DOJ Health Care Fraud and Abuse Control Program Annual Report for Fiscal Year 2011 DOJ Health Care Fraud and Abuse Control Program Annual Report for Fiscal Year 2011

HHS and DOJ Annual Report 2011 About the Fraud and Abuse Program

In February of this year, Health and Human Services and the Department of Justice released the Annual Report for the Health Care Fraud and Abuse Control Program for year 2011.


Some notable highlights from the Report:
  • During Fiscal Year (FY) 2011, the Federal government won or negotiated approximately $2.4 billion in health care fraud judgments and settlements.
  • In FY 2011
    • the DOJ opened 1,110 new criminal health care fraud investigations involving 2,561 potential defendants
    • Federal prosecutors had 1,873 health care fraud criminal investigations pending, involving 3,118 potential defendants, and filed criminal charges in 489 cases involving 1,430 defendants.
    • 743 defendants were convicted of health care fraud-related crimes during the year
    • the DOJ opened 977 new civil health care fraud investigations and had 1,069 civil health care fraud matters pending at the end of the fiscal year
    • the FBI's heath care fraud investigations resulted in the operational disruption of 238 criminal fraud organizations, and the dismantlement of the criminal hierarchy of more than 67 criminal enterprises engaged in health care fraud
    • HHS’ Office of Inspector General (HHS/OIG) excluded 2,662 individuals and entities

Where do these enforcement powers come from?


The Social Security Act Section 1128C(a), as established by the Health Insurance Portability and Accountability Act of 1996 (P.L. 104-191, HIPAA), created the Health Care Fraud and Abuse Control Program, a far-reaching program to combat fraud and abuse in health care, including both public and private health plans.

As was the case before HIPAA, amounts paid to Medicare in restitution or for compensatory damages must be deposited in the Medicare Trust Funds. HIPAA requires that an amount equaling recoveries from health care investigations – including criminal fines, forfeitures, civil settlements and judgments, and administrative penalties – also be deposited in the Trust Funds. All funds deposited in the Trust Funds as a result of HIPAA are available for the operations of the Trust Funds.
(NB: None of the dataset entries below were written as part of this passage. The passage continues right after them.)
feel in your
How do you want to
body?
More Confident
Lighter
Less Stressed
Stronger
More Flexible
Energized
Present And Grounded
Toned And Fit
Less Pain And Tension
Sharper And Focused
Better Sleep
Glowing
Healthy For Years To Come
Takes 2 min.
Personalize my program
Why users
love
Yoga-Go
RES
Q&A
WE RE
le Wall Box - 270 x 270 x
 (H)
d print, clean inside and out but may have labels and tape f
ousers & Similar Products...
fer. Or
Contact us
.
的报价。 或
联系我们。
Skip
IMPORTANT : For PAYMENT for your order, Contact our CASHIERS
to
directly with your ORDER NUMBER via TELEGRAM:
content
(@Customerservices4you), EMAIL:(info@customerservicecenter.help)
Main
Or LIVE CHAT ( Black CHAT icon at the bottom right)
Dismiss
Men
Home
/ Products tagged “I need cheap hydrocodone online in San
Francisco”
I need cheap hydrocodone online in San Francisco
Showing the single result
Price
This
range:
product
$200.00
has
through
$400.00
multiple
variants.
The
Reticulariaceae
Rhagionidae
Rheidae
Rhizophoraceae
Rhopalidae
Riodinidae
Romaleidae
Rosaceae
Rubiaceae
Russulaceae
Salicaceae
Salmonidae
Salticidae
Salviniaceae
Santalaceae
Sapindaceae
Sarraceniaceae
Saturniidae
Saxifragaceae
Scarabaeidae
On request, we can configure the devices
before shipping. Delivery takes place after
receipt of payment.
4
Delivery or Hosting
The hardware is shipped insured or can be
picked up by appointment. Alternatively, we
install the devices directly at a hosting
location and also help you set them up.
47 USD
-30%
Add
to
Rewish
HIPAA appropriates monies from the Medicare Hospital Insurance Trust Fund to an expenditure account, called the Health Care Fraud and Abuse Control Account (the Account), in amounts that the Secretary and Attorney General jointly certify as necessary to finance anti-fraud activities. The maximum amounts available for certification are specified in HIPAA. Certain of these sums are to be used only for activities of the HHS/OIG, with respect to the Medicare and Medicaid programs. In FY 2006, the Tax Relief and Health Care Act (TRHCA) (P.L 109-432, §303) amended the Act so that funds allotted from the Account are ―available until expended. TRHCA also allowed for yearly increases to the Account based on the change in the consumer price index for all urban consumers (all items; United States city average) (CPI-U) over the previous fiscal year for fiscal years for 2007 through 2010. In FY 2010, the Patient Protection and Affordable Care Act, as amended by the Health Care and Education Reconciliation Act, collectively referred to as the Affordable Care Act (P.L. 111-148, ACA) extended permanently the yearly increases to the Account based upon the change in the consumer price index for all urban consumers or CPI-U.

In FY 2011, the Secretary and the Attorney General certified $297.7 million in mandatory funding for appropriation to the Account. Additionally, Congress appropriated $310.4 million in discretionary funding. HCFAC appropriations generally supplement the direct appropriations of HHS and DOJ that are devoted to health care fraud enforcement and funded approximately three-fourths of HHS/OIG’s appropriated budget in FY 2011. (Separately, the FBI received $128.4 million from HIPAA.)